Despedirse del poder

Son muchos los expresidentes colombianos y otros políticos que se resisten a alejarse del poder.

08 de mayo 2018 , 12:00 a.m.

El 20 de enero de 1830 se despedía Simón Bolívar: “Colombianos, hoy he dejado de mandaros. Veinte años ha que os he servido en calidad de soldado y magistrado. En este largo periodo hemos reconquistado la patria, libertado tres repúblicas, conjurado muchas guerras civiles, y cuatro veces he devuelto al pueblo su omnipotencia, reuniendo espontáneamente cuatro congresos constituyentes. A vuestras virtudes, valor y patriotismo se deben estos servicios; a mí la gloria de haberos dirigido”.

Hoy estamos a la espera de una carta de despedida contemporánea, ojalá cuando se posesione el siguiente gobierno. Diría así: Treinta y seis años ha que os he servido en calidad de soldado, alcalde, gobernador, presidente y senador. En este largo periodo hemos reconquistado la patria, subyugado una republiquita, generado muchas guerras civiles, y cuatro veces he devuelto al pueblo su impotencia, reuniendo espontáneamente cuatro congresos. A mis virtudes, valor y patriotismo se deben estos servicios; a mí la gloria de haberos dirigido.

Sigue Bolívar en su carta: “El congreso constituyente que en este día se ha instalado se halla encargado por la Providencia de dar a la nación las instituciones que ella desea, siguiendo el curso de las circunstancias y la naturaleza de las cosas.

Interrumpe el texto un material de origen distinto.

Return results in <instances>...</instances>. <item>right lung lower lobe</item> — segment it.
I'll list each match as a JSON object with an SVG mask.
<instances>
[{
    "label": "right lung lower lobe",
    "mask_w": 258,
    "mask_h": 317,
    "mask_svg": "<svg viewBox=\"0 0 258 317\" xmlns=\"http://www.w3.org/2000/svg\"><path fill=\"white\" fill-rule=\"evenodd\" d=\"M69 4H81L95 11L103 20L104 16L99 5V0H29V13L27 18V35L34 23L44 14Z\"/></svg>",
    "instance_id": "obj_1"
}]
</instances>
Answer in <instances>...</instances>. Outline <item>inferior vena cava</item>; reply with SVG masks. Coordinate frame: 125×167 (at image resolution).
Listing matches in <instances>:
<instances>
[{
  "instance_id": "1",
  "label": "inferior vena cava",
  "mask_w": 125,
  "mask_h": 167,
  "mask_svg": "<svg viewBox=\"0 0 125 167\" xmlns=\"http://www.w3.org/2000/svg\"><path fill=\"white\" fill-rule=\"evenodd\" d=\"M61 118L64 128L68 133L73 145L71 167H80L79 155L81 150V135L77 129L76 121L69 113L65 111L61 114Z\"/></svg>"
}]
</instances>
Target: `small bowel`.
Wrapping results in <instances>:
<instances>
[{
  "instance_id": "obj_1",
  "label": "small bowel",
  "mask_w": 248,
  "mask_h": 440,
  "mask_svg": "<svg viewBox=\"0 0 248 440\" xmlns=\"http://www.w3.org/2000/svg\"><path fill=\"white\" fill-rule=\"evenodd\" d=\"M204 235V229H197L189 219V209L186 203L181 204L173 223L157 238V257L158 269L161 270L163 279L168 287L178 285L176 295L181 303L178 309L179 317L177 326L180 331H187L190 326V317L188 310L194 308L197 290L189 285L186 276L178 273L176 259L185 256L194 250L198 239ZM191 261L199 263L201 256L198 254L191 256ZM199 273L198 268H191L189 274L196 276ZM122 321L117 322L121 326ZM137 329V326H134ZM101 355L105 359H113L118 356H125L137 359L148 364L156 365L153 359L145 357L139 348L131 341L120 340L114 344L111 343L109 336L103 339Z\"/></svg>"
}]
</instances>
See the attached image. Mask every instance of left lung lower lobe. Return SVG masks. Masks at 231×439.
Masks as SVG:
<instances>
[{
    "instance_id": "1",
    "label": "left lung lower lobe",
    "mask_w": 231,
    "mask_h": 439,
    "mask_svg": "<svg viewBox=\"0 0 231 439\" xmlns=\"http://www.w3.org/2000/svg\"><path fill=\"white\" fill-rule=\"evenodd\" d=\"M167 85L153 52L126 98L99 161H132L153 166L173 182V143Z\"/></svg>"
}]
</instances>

Temiendo que se me considere como un obstáculo para asentar la República sobre la verdadera base de su felicidad, yo mismo me he precipitado de la alta magistratura a que vuestra bondad me había elevado”.

Y el otro personaje, cuya carta esperamos, diría: el gobierno que hoy se ha instalado se halla encargado de dar a la nación las instituciones que deseo, siguiendo el curso trazado por mí. Sin temer ser considerado un obstáculo, yo mismo me he elevado a la alta magistratura en cuerpo ajeno a que vuestra bondad me ha precipitado.

Y agrega Bolívar, y, por qué no, nuestro personaje: “Colombianos: he sido víctima de sospechas ignominiosas, sin que haya podido defenderme la pureza de mis principios. Los mismos que aspiran al mando supremo se han empeñado en arrancarme de vuestros corazones, atribuyéndome sus propios sentimientos”.

Son muchos los expresidentes colombianos y otros políticos —con una notable excepción— que se resisten a alejarse del poder. Los colombianos les agradeceríamos que hicieran uso de su buen retiro.